My next big project is designing the flower festival for Lancing College Chapel. I’m a member of the Sussex area of NAFAS, and Lancing College invited us to organise the event. It’s to raise money to complete the west porch of the chapel. I want to contribute my experience and design knowledge to produce a spectacular festival.

I like working in a contemporary way. You can still use traditional flowers — I particularly love working with roses — but rather than just putting them in vase, like Constance Spry, you could have them in a cascade. Flowers can be arranged in little tubes, attached to the mechanics by wires. They drink quite a lot of water to begin with, but you top them up, and then they are OK.

Every festival involves designing the arrangements, organising the mechanics and the flowers. We’ll have over 150 arrangers to help realise my designs, coming from flower clubs all over Sussex — but it won’t now be in August. We’re hoping we can still run it further into the year, with a bit of luck.

The mechanics? That means the stands. They’re often very big structures, made from woodwork or metal work. We were having nine-foot tall trees made like skeletons, with branches made out of metal for the flower material to be attached. They are very costly. At least 30 per cent, if not more, of the cost of a flower festival is spent on mechanics. Often you cannot re-use them.

Flower-arranging is as sustainable as you want it to be. NAFAS asks that members respect the wild life and countryside code, and not to use endangered or invasive plant materials.

Salisbury Cathedral, Winchester, Chichester — unfortunately, there are quite a few festivals which have been cancelled. Chelsea, too; so it’s a pretty lean year. They’ll all resurge for next year. Flower festivals can happen at any time of the year. It’s usually Christmas-themed festivals in winter. We’ve sometimes had our national competitions in November. The cost of the flowers will be about the same; it’s just that you’ll be using different materials. Festivals can be staged at any property or garden, such as Chatsworth, or RHS Wisley, for example, as well as local festivals in smaller churches or local garden events.

I like gardening, and I do grow quite a few flowers, but I don’t often use them, because they’re never out when I want them. You might use foliage from the garden, but it’s rare that a show will coincide with when the flowers are at their best and in the quantities that you need.

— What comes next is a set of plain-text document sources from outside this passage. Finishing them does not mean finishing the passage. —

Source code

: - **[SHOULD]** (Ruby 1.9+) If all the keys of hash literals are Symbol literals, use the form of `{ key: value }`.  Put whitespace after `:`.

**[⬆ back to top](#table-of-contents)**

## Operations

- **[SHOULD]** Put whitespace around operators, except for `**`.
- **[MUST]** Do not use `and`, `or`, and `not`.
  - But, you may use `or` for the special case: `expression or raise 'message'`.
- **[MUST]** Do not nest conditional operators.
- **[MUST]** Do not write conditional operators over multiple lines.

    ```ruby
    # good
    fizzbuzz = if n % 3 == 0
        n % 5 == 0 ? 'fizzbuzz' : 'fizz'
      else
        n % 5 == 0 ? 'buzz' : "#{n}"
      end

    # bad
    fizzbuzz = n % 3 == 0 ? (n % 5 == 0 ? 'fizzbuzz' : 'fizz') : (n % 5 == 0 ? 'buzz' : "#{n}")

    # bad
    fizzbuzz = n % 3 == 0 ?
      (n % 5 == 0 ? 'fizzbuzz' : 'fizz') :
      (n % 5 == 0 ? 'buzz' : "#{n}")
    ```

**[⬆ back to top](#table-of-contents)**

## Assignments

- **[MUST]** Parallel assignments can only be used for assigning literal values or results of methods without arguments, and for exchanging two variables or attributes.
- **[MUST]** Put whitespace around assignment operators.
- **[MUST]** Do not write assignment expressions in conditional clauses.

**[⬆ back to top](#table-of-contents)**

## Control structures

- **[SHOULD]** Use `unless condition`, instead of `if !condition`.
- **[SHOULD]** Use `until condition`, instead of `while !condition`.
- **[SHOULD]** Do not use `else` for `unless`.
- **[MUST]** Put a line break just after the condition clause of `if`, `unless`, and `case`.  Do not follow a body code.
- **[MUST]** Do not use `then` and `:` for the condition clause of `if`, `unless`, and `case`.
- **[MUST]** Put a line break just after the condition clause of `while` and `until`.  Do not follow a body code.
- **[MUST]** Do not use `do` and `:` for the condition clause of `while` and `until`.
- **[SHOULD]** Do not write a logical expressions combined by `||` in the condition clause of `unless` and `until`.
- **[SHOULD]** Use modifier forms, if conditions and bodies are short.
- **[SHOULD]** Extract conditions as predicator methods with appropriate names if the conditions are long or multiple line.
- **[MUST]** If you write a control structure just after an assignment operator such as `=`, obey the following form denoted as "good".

I certainly don’t arrange flowers at home. They’re usually just stuck in a vase. I grow things like sweet peas. I don’t have many lilies, because my husband doesn’t like the smell.

I don’t get angry . . . but the gates at the level crossing near from my home can be very frustrating.

I’m hoping that after Easter we’ll get an idea of when we can go ahead with the festival, but we can’t see into the future. For now, I‘ve put everything away, done some gardening, cleared up the house, had a walk down the beach. It’s been quite peaceful.

A great many things make me happy. Before this virus, it was seeing my toddler granddaughter smile and say hello when she came round every week. She’s just learning to talk.

It’s impossible to single out any companion to be locked in a church with. Well, perhaps Constance Spry. It would be interesting to ask her how she started things off.

Linda Porrett was talking to Terence Handley MacMath.